Tips para una adaptación más rápida y segura
1. Preparar un espacio tranquilo
Lo ideal es que el gato tenga una habitación o rincón propio durante los primeros días. Allí debe contar con:
- Arenero limpio
- Agua fresca
- Comida
- Cama cómoda
- Rascador pequeño
En Lima y otras ciudades húmedas del Perú, se recomienda colocar mantas suaves y espacios cálidos para evitar que el gato duerma directamente sobre pisos fríos.
2. Respetar su tiempo
No se le debe obligar al gato a salir de su escondite ni cargarlo constantemente. Algunos se adaptan en días y otros en semanas.
Hablarle con voz suave y permanecer cerca mientras come ayuda a generar confianza poco a poco.

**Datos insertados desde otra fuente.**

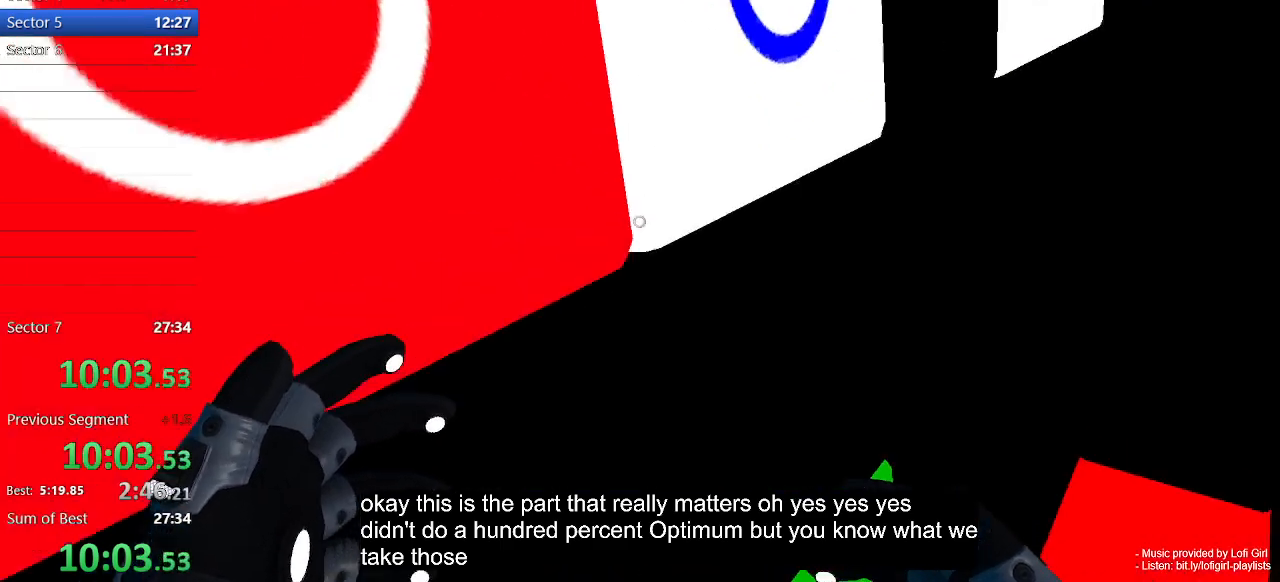
{"keys": [], "mouse": [], "events": []}
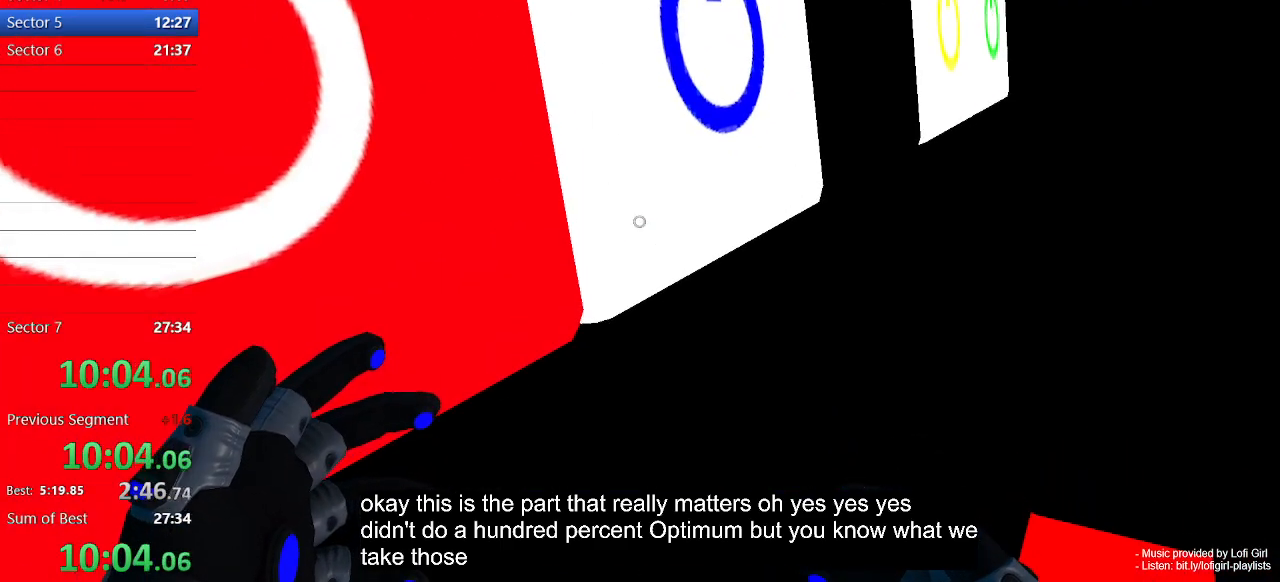
{"keys": [], "mouse": [], "events": []}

3. Elegir una alimentación adecuada
Muchos gatos rescatados llegan con sensibilidad digestiva por cambios bruscos en la alimentación. En veterinarias y pet shops peruanos suelen encontrarse opciones accesibles y de buena calidad para una transición progresiva.
Lo recomendable es:
- Mantener horarios fijos de comida
- Evitar darle restos de comida casera condimentada
- Introducir nuevos alimentos gradualmente
4. Llevarlo al veterinario
Una revisión veterinaria temprana permite descartar parásitos, infecciones o problemas respiratorios, especialmente frecuentes en gatos rescatados de la calle.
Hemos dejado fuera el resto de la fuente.